■ TRECHO DO DOCUMENTO ■
□ □ □ □

Mundo do Trabalho

Vicente Paulo da Silva foi entrevistado quando se preparava para embarcar, junto com Lula, para a África do Sul, onde se encontraram com Nelson Mandela

 

No 4° Congresso da CUT, em 1991, quando você era um dos possíveis candidatos à presidência da Central, houve uma série de incidentes desagradáveis. Em 1994, Vicentinho encabeça uma chapa única, conseguindo costurar uma aliança ampla, difícil, que pouca gente acreditava possível. O que aconteceu?

□ □ □ □

Registros de dados coletados
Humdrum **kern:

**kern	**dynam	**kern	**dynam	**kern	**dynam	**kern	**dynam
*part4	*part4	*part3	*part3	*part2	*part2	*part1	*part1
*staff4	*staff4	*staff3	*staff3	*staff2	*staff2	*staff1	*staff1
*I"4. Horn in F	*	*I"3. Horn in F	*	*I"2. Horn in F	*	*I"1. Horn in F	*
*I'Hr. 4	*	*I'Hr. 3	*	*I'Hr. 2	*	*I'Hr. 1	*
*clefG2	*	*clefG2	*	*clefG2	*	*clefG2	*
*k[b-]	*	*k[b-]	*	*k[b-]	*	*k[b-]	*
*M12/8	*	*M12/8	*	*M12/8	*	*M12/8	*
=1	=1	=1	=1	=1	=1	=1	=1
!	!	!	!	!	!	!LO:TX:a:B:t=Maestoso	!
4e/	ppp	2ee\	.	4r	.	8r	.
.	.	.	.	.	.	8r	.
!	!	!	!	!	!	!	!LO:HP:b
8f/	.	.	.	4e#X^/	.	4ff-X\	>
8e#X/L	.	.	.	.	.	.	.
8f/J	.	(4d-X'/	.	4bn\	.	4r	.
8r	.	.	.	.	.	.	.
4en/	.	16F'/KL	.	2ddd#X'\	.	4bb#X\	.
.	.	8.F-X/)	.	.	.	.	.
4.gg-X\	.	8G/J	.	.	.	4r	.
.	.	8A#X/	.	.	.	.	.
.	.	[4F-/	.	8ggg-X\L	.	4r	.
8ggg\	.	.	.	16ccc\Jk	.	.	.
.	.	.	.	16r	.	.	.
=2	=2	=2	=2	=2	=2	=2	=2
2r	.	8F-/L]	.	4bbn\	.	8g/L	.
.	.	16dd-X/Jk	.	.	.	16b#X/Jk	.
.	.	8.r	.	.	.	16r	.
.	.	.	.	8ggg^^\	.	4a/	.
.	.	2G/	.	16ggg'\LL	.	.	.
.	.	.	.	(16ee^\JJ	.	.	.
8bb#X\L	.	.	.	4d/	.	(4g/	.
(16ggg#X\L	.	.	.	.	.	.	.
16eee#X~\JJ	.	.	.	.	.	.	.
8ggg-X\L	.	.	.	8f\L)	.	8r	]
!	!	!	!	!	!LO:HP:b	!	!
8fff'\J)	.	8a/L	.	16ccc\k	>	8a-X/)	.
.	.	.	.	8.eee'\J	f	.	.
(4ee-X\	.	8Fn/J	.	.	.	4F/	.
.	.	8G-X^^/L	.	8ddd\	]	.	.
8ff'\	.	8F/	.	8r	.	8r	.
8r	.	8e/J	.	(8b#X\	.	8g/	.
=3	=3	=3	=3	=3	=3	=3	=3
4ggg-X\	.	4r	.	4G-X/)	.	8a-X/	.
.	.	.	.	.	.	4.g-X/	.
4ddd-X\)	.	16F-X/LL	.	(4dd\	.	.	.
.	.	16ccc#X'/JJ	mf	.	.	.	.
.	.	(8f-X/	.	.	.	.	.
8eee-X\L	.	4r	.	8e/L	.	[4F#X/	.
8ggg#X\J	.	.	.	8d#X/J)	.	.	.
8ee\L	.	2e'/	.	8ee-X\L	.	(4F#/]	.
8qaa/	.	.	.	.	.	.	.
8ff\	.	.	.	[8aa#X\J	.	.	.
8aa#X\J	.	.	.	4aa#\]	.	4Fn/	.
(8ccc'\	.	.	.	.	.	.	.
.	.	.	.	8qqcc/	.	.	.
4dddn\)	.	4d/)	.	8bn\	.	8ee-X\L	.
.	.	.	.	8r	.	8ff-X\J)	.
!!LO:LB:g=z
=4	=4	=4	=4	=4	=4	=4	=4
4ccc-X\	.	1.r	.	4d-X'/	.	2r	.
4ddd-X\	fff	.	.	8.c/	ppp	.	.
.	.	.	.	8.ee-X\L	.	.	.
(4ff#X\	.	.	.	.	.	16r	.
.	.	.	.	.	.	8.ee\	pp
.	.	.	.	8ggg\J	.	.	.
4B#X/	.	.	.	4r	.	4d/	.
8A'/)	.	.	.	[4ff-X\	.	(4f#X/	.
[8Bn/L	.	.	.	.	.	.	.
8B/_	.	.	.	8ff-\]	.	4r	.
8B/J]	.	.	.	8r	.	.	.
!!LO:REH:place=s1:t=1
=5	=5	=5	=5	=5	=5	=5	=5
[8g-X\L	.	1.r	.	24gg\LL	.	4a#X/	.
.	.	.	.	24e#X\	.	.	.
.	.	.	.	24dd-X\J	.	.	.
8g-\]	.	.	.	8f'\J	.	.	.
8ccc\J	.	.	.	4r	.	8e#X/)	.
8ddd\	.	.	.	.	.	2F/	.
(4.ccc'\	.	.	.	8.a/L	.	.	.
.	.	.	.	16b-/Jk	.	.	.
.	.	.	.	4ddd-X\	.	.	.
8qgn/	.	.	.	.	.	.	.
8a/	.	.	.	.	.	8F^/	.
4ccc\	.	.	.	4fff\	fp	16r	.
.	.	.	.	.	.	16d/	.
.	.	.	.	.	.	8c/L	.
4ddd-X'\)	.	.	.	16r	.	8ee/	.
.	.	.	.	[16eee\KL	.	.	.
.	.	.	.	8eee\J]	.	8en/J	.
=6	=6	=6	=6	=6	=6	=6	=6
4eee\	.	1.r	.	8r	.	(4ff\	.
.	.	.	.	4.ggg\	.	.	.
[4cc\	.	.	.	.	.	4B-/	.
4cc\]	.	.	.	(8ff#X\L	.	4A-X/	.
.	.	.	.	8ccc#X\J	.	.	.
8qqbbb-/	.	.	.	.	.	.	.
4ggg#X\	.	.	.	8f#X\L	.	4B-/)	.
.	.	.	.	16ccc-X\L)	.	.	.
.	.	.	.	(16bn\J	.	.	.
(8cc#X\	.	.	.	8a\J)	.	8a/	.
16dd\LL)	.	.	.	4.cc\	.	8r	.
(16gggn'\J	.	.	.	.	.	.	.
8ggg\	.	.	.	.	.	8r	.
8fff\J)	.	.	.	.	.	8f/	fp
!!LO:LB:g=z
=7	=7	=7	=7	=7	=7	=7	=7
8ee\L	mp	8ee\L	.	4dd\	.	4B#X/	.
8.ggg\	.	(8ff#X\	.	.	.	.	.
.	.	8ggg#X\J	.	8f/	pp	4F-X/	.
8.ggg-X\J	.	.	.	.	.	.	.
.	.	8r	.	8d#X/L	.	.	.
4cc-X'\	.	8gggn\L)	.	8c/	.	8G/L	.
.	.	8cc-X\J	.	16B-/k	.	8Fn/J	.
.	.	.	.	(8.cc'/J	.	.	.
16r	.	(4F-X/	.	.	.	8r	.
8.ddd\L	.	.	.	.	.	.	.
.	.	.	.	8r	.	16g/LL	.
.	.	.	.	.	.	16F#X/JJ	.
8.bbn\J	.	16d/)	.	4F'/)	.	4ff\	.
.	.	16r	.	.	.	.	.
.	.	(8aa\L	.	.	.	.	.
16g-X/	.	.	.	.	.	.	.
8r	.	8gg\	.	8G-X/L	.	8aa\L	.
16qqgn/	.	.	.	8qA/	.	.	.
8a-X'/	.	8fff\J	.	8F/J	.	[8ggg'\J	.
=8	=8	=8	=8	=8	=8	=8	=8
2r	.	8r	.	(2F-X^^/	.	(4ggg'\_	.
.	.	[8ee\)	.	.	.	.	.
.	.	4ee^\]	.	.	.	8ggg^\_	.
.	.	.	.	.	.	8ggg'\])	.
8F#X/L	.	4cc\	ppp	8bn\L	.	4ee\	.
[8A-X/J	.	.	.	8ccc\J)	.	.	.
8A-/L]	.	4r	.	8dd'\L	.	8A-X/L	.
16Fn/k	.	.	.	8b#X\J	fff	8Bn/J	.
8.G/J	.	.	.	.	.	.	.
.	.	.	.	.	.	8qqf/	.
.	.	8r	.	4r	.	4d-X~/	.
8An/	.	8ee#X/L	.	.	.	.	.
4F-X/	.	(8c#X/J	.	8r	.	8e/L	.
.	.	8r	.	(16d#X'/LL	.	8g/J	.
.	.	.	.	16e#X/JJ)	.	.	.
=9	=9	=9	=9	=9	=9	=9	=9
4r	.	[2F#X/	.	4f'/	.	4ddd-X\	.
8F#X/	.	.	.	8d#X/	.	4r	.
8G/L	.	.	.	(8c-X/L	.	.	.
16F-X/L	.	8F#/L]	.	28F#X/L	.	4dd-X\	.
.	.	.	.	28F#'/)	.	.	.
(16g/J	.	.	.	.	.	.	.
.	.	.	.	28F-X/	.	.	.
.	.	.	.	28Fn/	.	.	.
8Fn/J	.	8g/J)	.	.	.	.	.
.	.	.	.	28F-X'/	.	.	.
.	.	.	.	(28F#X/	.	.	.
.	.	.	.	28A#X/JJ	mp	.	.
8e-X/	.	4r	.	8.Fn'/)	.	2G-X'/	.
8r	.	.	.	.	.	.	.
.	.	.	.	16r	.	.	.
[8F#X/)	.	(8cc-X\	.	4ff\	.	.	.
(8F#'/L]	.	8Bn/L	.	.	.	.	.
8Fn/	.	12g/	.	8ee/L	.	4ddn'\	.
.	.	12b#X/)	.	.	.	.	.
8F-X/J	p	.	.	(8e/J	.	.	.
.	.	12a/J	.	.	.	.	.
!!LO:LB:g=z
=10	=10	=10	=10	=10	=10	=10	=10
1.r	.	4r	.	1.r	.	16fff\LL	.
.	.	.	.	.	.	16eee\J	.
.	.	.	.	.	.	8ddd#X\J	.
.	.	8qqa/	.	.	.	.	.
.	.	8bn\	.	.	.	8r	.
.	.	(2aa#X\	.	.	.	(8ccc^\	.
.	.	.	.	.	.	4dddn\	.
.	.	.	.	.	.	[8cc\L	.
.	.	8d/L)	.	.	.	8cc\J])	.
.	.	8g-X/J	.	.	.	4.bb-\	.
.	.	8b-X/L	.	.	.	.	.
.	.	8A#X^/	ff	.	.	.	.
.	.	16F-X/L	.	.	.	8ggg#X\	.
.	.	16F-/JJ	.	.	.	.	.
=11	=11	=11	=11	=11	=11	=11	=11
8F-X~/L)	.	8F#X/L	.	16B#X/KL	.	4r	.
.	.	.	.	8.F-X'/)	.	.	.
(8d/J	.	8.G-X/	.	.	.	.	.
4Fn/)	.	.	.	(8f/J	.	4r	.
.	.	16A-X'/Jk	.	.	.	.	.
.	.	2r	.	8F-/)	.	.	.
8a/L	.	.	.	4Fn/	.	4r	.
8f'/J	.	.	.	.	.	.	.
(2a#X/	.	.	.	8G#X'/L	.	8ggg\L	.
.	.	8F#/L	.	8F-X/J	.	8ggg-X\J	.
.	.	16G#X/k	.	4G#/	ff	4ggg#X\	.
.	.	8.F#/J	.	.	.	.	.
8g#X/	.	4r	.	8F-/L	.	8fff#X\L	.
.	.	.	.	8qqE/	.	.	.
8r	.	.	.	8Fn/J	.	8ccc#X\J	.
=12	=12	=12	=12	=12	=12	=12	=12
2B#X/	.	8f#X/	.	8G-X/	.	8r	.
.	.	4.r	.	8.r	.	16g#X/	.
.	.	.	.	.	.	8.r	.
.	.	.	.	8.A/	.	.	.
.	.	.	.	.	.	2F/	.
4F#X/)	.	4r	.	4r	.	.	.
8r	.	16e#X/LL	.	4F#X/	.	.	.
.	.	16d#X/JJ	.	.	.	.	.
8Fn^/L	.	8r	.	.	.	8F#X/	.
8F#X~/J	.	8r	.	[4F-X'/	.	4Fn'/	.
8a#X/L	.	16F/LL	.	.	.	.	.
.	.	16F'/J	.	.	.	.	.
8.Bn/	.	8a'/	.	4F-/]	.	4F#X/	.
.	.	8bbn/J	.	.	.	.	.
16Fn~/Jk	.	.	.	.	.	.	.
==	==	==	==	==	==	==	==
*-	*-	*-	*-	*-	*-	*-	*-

□ □ □ □

■ PROBLEMAS E TAREFAS ■
• A. Transcreva do trecho da entrevista tudo o que vai de "No 4° Congresso" até "O que aconteceu?".
• B. Segundo o trecho da entrevista, para qual país Vicente Paulo da Silva se preparava para embarcar junto com Lula?

■ SOLUÇÕES EM ORDEM ■
• A.
No 4° Congresso da CUT, em 1991, quando você era um dos possíveis candidatos à presidência da Central, houve uma série de incidentes desagradáveis. Em 1994, Vicentinho encabeça uma chapa única, conseguindo costurar uma aliança ampla, difícil, que pouca gente acreditava possível. O que aconteceu?

• B. Para a África do Sul.